• [WHAT YOU HAVE TO DO]
All of the data is to be copied word for word.
++++++++
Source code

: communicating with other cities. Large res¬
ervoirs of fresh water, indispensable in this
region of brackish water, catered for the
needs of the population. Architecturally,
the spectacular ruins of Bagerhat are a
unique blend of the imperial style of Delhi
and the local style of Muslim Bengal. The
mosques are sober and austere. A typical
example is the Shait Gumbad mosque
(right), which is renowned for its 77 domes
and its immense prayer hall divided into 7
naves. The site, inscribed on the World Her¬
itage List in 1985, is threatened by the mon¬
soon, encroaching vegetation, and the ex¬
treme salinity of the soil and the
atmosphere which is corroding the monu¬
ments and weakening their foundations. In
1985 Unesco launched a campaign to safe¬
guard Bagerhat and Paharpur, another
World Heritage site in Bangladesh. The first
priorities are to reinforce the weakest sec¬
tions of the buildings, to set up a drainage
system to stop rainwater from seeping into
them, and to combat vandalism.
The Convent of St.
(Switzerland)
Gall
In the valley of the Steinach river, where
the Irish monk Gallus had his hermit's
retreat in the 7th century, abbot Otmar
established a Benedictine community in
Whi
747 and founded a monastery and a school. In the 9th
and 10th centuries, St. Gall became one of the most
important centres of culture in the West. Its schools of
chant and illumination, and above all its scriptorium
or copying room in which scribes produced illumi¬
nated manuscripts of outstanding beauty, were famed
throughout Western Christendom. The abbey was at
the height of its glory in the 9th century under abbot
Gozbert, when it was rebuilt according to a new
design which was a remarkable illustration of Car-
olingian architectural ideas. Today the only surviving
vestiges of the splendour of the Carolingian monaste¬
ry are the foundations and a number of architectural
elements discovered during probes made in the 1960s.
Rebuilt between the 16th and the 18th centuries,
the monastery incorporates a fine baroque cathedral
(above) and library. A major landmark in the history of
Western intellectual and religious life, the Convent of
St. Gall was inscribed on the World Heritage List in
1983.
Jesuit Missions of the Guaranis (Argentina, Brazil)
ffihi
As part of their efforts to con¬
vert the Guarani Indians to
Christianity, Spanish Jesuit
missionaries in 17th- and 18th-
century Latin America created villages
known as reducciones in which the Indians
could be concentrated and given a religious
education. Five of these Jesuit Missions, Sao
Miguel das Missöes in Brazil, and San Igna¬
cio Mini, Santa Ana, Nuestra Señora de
++++++++
• [SOLUTION TO THE EXERCISE]
Source code

: communicating with other cities. Large res¬
ervoirs of fresh water, indispensable in this
region of brackish water, catered for the
needs of the population. Architecturally,
the spectacular ruins of Bagerhat are a
unique blend of the imperial style of Delhi
and the local style of Muslim Bengal. The
mosques are sober and austere. A typical
example is the Shait Gumbad mosque
(right), which is renowned for its 77 domes
and its immense prayer hall divided into 7
naves. The site, inscribed on the World Her¬
itage List in 1985, is threatened by the mon¬
soon, encroaching vegetation, and the ex¬
treme salinity of the soil and the
atmosphere which is corroding the monu¬
ments and weakening their foundations. In
1985 Unesco launched a campaign to safe¬
guard Bagerhat and Paharpur, another
World Heritage site in Bangladesh. The first
priorities are to reinforce the weakest sec¬
tions of the buildings, to set up a drainage
system to stop rainwater from seeping into
them, and to combat vandalism.
The Convent of St.
(Switzerland)
Gall
In the valley of the Steinach river, where
the Irish monk Gallus had his hermit's
retreat in the 7th century, abbot Otmar
established a Benedictine community in
Whi
747 and founded a monastery and a school. In the 9th
and 10th centuries, St. Gall became one of the most
important centres of culture in the West. Its schools of
chant and illumination, and above all its scriptorium
or copying room in which scribes produced illumi¬
nated manuscripts of outstanding beauty, were famed
throughout Western Christendom. The abbey was at
the height of its glory in the 9th century under abbot
Gozbert, when it was rebuilt according to a new
design which was a remarkable illustration of Car-
olingian architectural ideas. Today the only surviving
vestiges of the splendour of the Carolingian monaste¬
ry are the foundations and a number of architectural
elements discovered during probes made in the 1960s.
Rebuilt between the 16th and the 18th centuries,
the monastery incorporates a fine baroque cathedral
(above) and library. A major landmark in the history of
Western intellectual and religious life, the Convent of
St. Gall was inscribed on the World Heritage List in
1983.
Jesuit Missions of the Guaranis (Argentina, Brazil)
ffihi
As part of their efforts to con¬
vert the Guarani Indians to
Christianity, Spanish Jesuit
missionaries in 17th- and 18th-
century Latin America created villages
known as reducciones in which the Indians
could be concentrated and given a religious
education. Five of these Jesuit Missions, Sao
Miguel das Missöes in Brazil, and San Igna¬
cio Mini, Santa Ana, Nuestra Señora de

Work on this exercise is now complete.